#### Extracted information
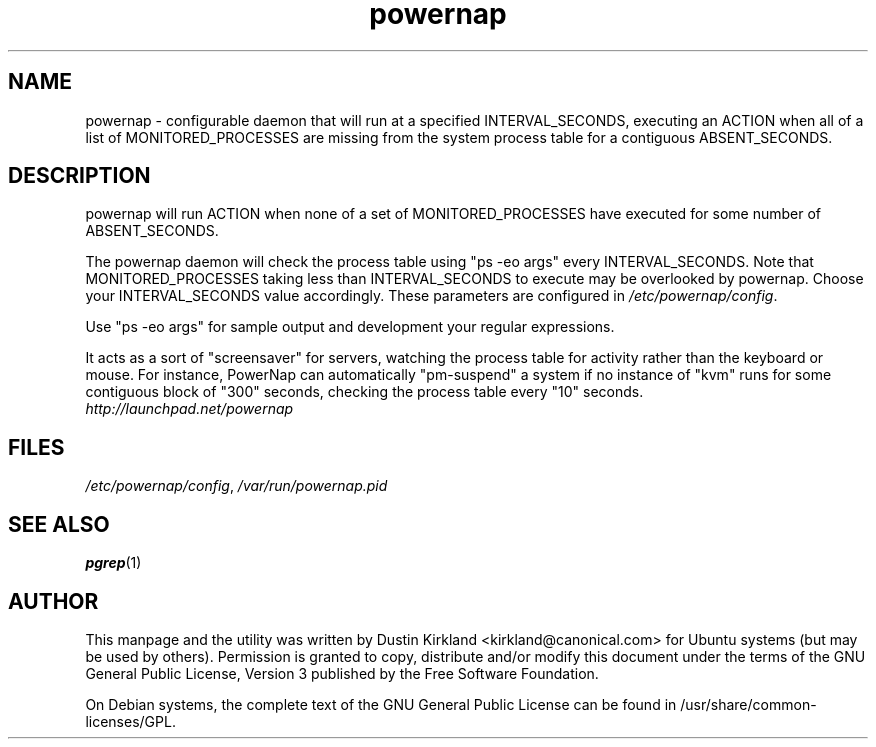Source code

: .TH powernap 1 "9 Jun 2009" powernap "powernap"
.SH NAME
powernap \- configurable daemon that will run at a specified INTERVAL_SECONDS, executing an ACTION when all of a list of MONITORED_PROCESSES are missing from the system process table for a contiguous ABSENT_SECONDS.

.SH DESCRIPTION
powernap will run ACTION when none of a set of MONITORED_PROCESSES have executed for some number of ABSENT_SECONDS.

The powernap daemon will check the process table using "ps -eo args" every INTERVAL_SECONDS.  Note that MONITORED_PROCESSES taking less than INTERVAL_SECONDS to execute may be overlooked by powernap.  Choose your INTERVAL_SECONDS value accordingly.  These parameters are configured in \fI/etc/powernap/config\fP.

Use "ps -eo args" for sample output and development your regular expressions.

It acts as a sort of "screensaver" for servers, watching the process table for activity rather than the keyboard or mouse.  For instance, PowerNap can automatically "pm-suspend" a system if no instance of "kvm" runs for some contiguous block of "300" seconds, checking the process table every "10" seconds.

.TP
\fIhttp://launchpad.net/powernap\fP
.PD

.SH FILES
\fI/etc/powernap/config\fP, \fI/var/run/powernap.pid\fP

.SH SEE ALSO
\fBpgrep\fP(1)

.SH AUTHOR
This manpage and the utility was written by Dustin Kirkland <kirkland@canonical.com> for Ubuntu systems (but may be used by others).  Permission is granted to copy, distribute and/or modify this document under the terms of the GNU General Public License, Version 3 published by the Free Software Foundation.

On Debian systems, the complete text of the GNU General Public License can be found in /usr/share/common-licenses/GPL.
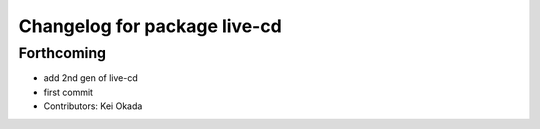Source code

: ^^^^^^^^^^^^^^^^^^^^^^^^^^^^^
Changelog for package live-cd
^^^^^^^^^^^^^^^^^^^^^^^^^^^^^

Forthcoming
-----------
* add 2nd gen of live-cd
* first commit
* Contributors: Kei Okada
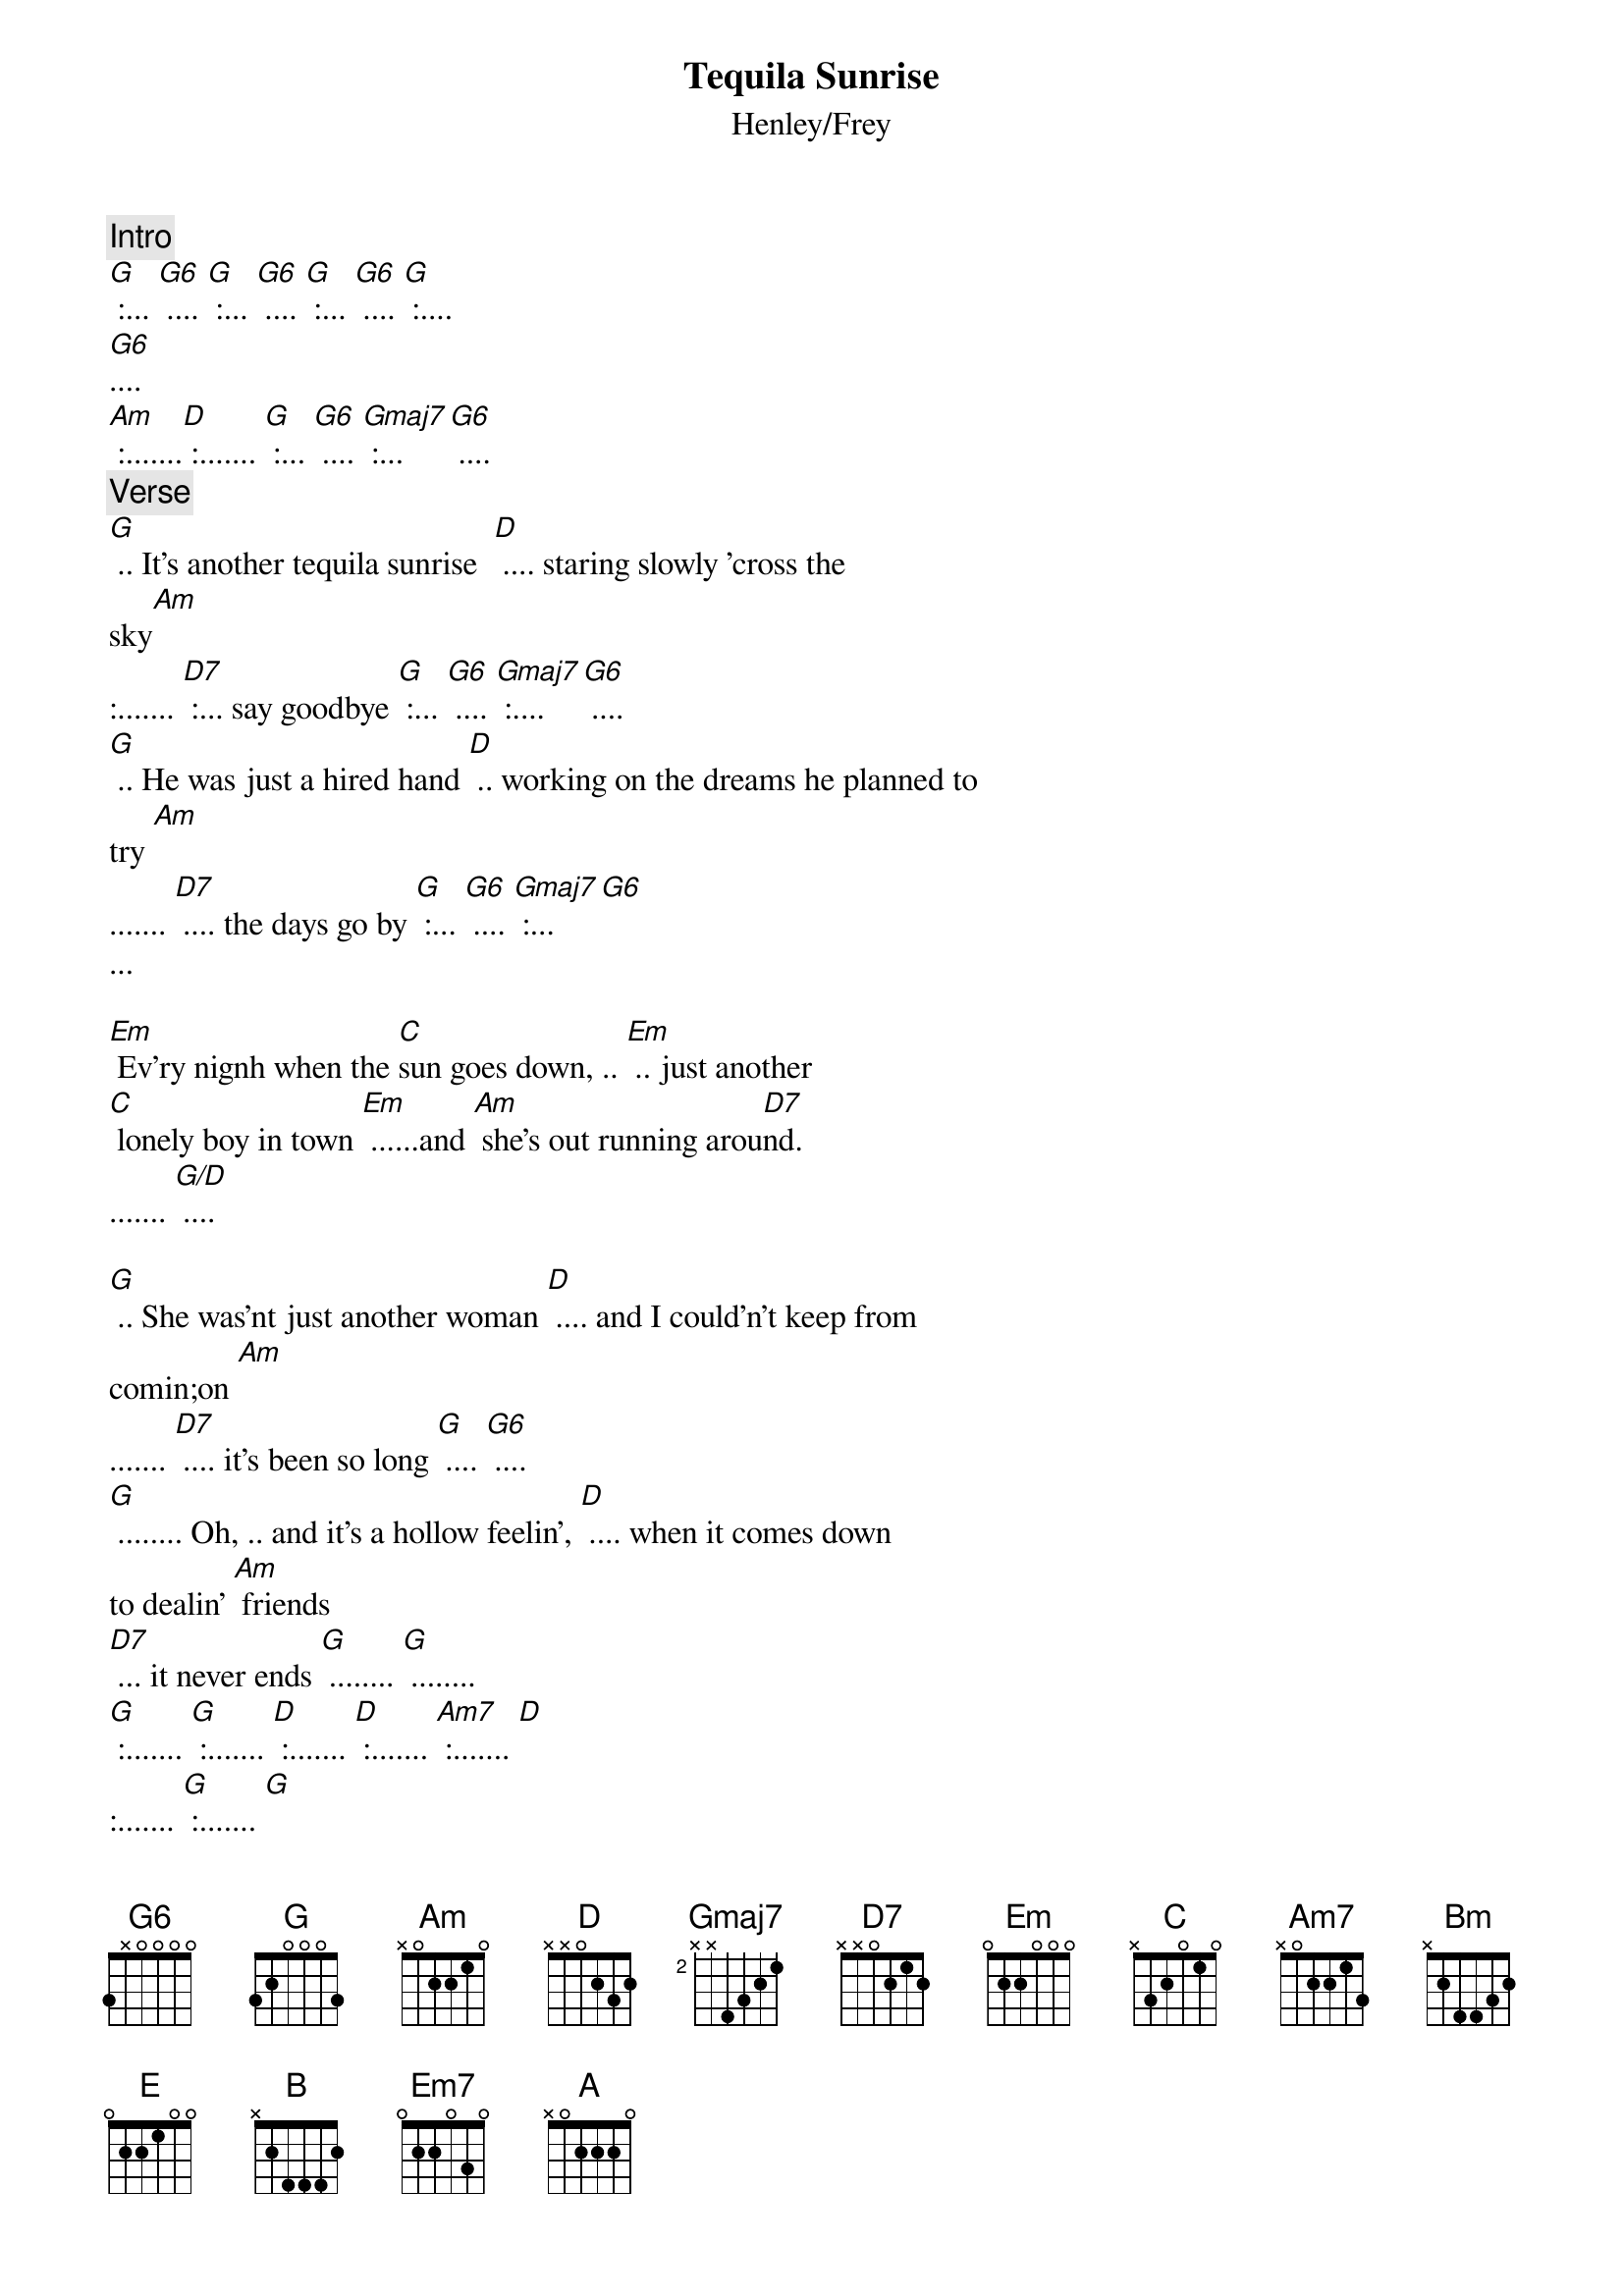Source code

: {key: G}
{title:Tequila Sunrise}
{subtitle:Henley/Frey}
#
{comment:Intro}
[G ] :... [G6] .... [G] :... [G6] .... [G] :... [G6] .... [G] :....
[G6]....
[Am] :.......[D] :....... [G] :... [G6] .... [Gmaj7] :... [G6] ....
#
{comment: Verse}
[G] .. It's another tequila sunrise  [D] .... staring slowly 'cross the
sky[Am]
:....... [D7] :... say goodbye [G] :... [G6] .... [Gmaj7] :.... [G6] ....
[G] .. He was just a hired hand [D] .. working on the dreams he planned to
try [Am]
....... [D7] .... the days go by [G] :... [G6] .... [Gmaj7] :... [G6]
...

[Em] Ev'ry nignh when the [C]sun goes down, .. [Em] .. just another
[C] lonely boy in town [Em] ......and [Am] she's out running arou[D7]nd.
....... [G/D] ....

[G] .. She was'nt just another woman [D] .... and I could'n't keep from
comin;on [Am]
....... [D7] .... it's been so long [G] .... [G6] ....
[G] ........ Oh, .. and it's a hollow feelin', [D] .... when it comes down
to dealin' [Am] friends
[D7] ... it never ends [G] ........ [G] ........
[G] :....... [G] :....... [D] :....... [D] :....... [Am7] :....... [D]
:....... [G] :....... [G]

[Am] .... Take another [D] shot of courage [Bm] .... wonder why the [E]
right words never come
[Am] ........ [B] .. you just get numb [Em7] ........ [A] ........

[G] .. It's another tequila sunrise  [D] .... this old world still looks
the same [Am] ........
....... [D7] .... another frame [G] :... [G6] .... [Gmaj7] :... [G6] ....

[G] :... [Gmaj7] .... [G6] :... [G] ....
==
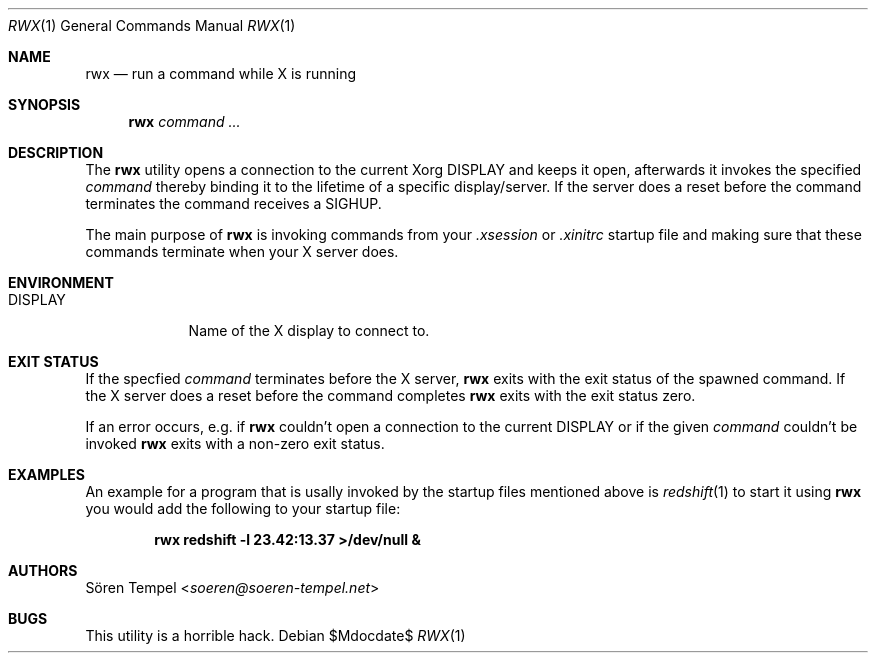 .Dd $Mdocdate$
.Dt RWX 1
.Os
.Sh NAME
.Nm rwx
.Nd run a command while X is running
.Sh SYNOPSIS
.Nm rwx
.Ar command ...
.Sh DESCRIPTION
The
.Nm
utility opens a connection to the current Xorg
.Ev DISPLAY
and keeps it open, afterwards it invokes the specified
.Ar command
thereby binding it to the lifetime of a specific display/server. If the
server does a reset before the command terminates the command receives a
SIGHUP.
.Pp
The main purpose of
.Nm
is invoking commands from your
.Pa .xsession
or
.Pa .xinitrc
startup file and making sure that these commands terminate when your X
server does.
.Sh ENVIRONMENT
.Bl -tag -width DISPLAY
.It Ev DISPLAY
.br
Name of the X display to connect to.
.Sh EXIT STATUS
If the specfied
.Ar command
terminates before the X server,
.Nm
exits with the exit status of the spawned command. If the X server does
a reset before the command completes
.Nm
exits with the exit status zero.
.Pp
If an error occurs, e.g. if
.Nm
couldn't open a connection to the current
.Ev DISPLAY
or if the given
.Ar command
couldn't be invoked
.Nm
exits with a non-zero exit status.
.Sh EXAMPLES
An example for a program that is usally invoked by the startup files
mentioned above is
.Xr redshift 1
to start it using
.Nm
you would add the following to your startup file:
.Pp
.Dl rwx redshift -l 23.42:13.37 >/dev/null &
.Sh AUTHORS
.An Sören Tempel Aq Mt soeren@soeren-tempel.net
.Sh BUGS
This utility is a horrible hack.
...
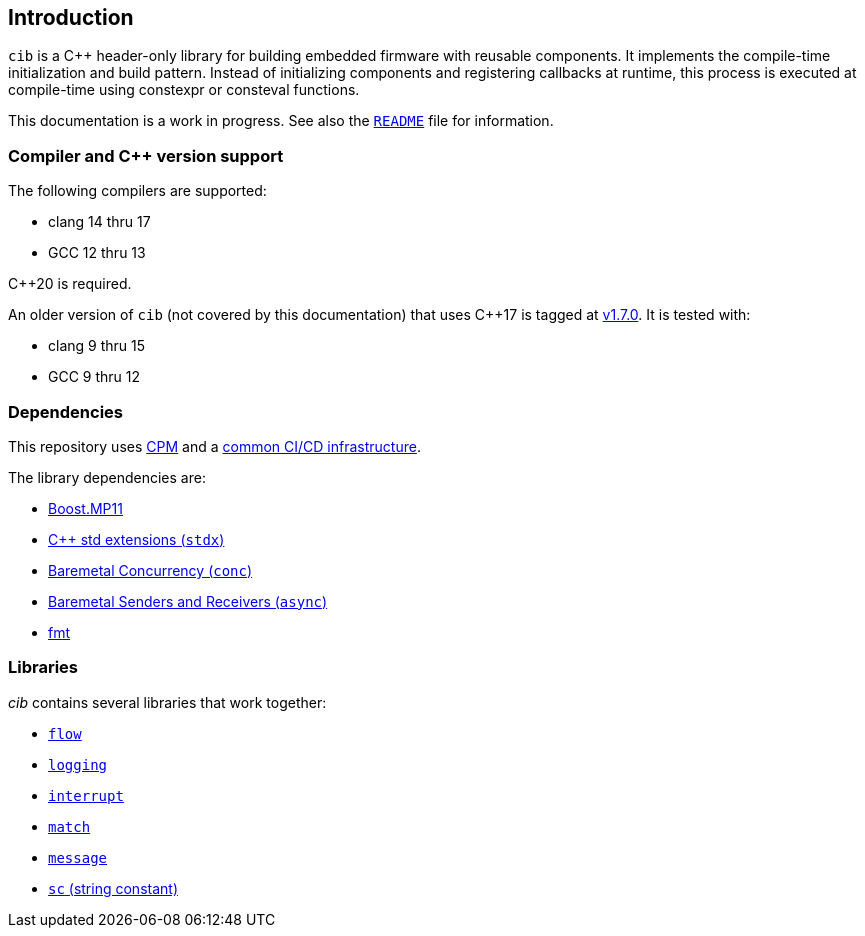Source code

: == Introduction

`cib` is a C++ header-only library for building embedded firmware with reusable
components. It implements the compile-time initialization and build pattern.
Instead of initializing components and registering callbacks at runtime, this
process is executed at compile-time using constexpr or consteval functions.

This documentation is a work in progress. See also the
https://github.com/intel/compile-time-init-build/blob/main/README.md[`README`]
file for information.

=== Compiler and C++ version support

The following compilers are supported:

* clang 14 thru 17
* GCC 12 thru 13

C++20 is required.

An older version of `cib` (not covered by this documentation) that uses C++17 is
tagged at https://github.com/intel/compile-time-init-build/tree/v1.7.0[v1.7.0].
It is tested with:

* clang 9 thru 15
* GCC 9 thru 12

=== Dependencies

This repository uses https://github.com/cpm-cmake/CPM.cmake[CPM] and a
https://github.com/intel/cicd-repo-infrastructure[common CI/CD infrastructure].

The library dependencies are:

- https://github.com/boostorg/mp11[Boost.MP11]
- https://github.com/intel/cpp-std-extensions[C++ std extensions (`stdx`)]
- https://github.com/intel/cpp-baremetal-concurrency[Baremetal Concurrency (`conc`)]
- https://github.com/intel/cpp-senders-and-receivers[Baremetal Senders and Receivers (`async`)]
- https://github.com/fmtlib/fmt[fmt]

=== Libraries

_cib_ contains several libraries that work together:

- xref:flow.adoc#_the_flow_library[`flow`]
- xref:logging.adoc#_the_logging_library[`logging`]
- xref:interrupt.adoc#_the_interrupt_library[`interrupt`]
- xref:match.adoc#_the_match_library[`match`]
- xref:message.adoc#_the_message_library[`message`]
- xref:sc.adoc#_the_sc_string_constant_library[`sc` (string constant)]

#### Task brief
Which lines above run from the one containing "The following compilers" down to the one containing "- https://github.com/boostorg/mp11[Boost.MP11]"? Repeat exactly those, both ends included, and nothing else.

#### Exercise response
The following compilers are supported:

* clang 14 thru 17
* GCC 12 thru 13

C++20 is required.

An older version of `cib` (not covered by this documentation) that uses C++17 is
tagged at https://github.com/intel/compile-time-init-build/tree/v1.7.0[v1.7.0].
It is tested with:

* clang 9 thru 15
* GCC 9 thru 12

=== Dependencies

This repository uses https://github.com/cpm-cmake/CPM.cmake[CPM] and a
https://github.com/intel/cicd-repo-infrastructure[common CI/CD infrastructure].

The library dependencies are:

- https://github.com/boostorg/mp11[Boost.MP11]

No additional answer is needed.